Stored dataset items
▼
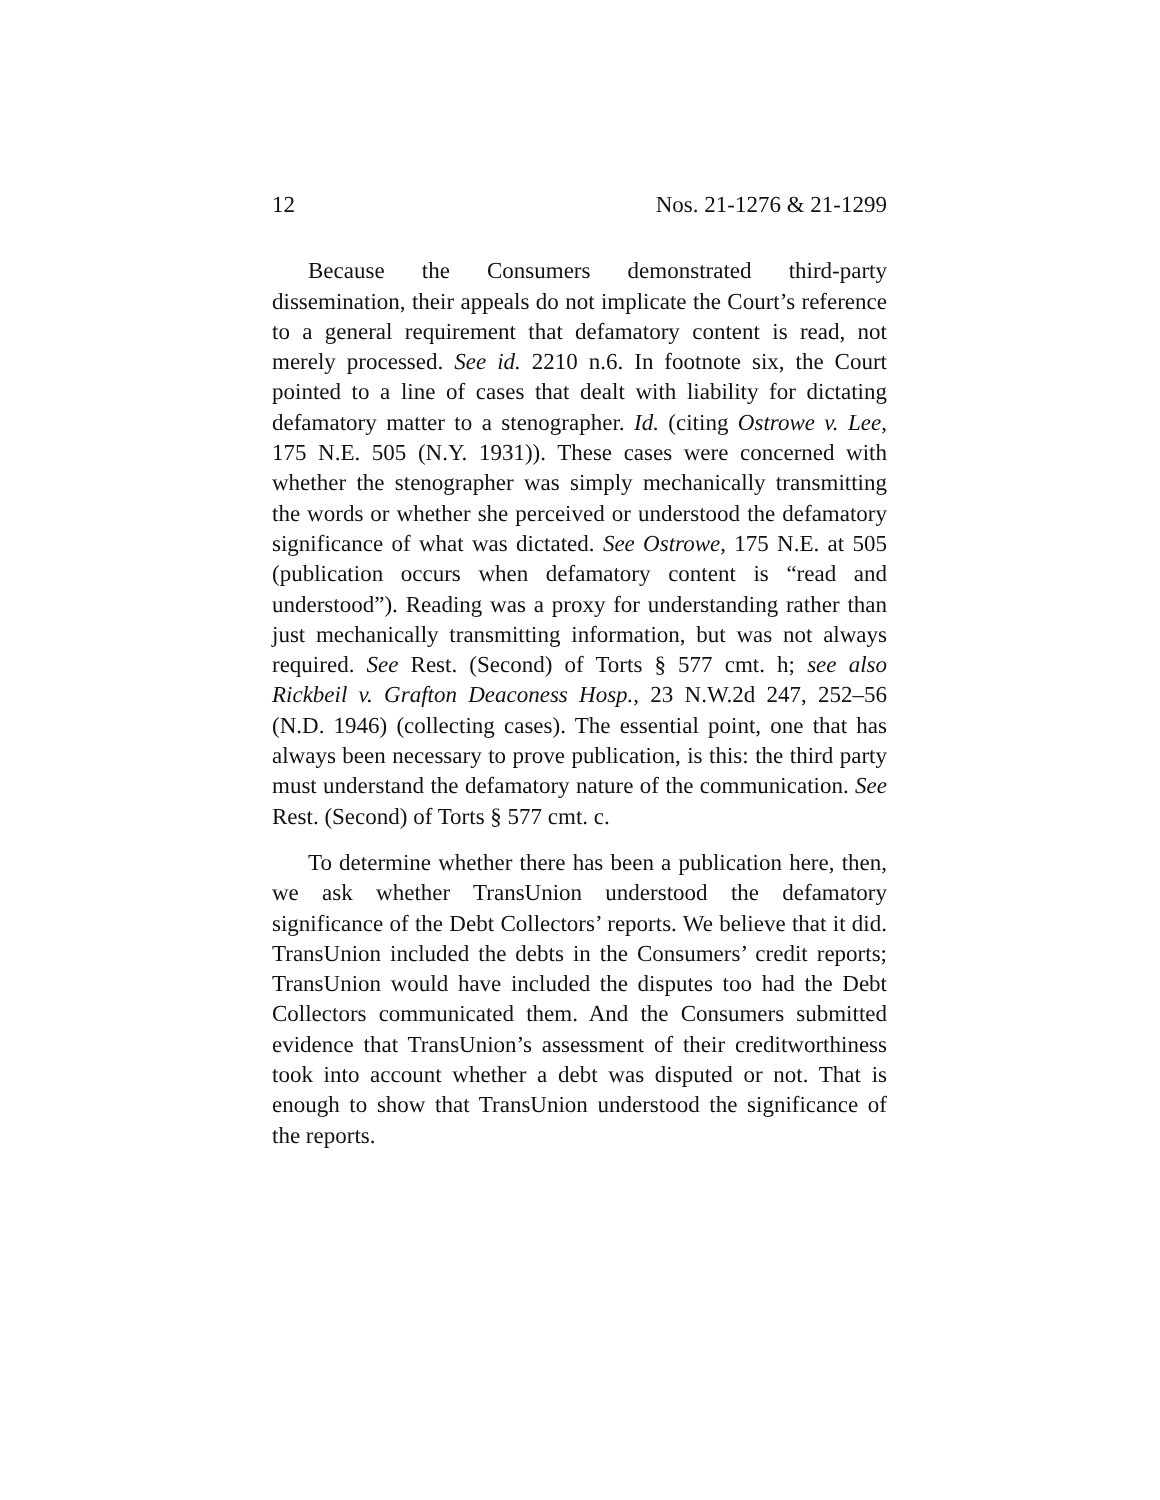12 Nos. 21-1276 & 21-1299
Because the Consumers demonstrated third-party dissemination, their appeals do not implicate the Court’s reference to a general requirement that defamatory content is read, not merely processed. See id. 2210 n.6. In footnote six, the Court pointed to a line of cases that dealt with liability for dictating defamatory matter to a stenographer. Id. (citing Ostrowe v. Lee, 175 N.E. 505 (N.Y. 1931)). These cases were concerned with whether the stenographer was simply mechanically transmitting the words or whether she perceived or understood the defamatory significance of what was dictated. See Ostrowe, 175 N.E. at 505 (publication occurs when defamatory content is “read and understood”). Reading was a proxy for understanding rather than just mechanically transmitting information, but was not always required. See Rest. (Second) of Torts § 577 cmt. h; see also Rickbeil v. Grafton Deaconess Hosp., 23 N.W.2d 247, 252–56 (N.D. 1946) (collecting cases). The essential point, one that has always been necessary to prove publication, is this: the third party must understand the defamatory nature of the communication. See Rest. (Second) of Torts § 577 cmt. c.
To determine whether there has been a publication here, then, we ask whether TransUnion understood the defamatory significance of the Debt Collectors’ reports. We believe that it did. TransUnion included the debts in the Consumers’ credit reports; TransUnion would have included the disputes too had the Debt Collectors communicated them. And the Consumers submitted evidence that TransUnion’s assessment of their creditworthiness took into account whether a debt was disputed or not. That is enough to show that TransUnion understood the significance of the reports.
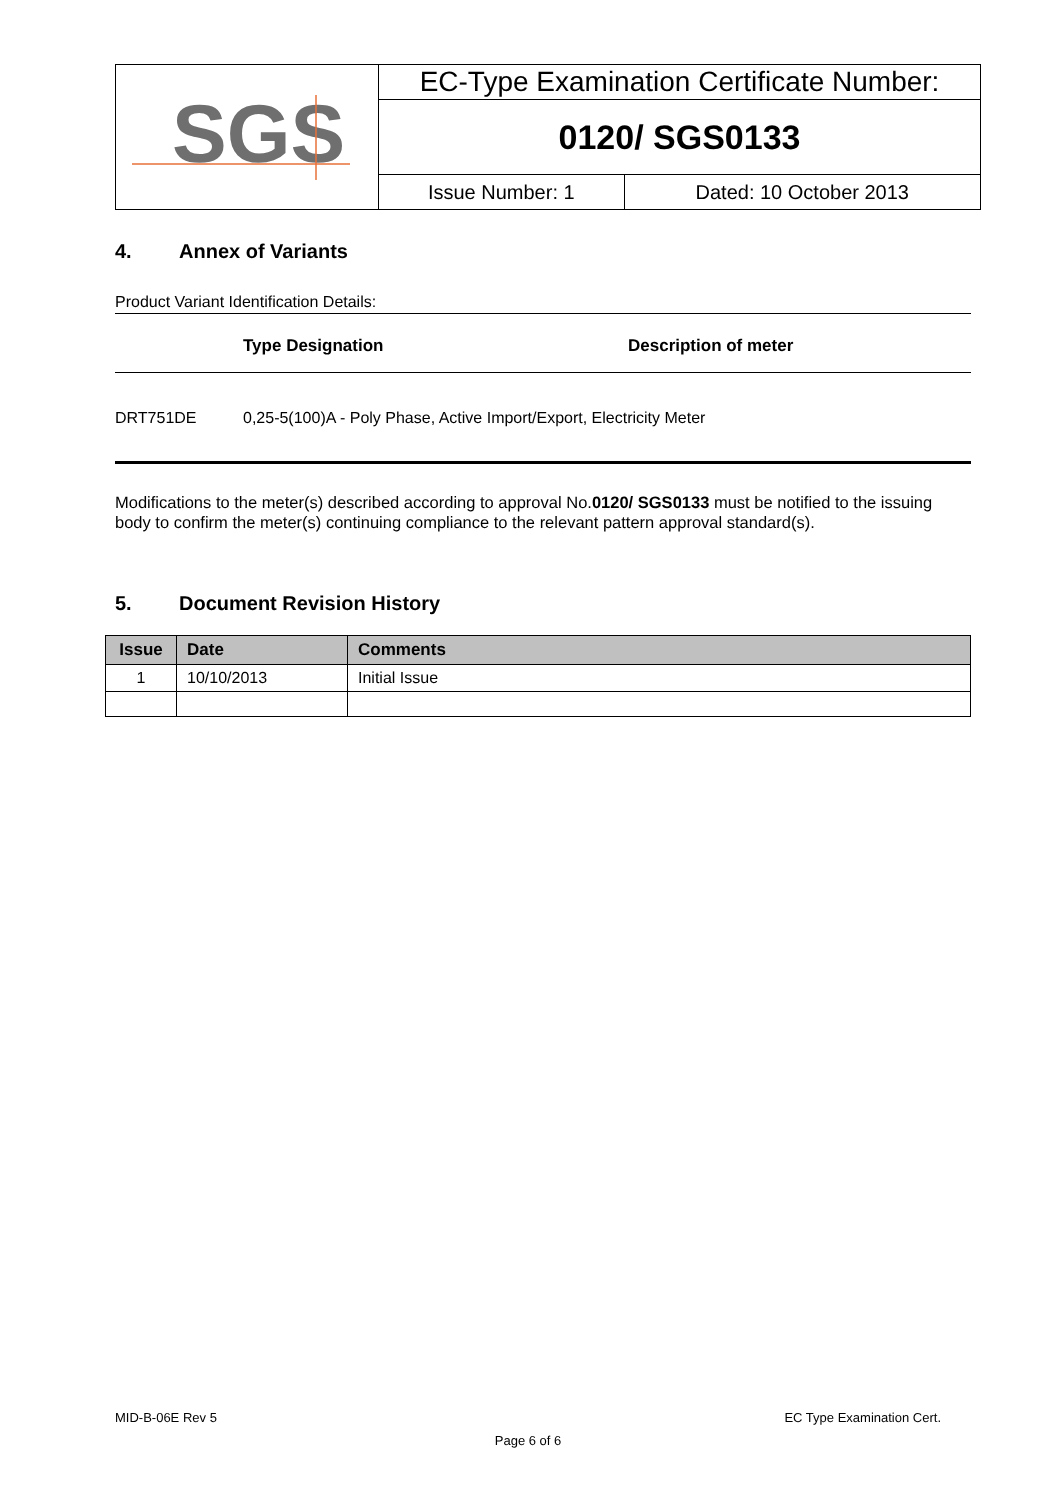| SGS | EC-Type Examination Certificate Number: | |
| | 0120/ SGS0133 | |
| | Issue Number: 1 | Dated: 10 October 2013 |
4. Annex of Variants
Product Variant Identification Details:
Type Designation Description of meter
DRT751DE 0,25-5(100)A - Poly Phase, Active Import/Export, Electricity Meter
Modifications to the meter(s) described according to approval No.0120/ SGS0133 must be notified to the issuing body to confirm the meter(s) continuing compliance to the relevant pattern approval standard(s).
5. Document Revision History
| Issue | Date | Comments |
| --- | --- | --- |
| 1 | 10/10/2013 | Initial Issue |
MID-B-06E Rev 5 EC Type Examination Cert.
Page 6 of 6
▲
## What to do
Set down exactly the line that holds "Date | Comments |" and all lines after it to the end of the data.

## Solution to this task
| Issue | Date | Comments |
| --- | --- | --- |
| 1 | 10/10/2013 | Initial Issue |
MID-B-06E Rev 5 EC Type Examination Cert.
Page 6 of 6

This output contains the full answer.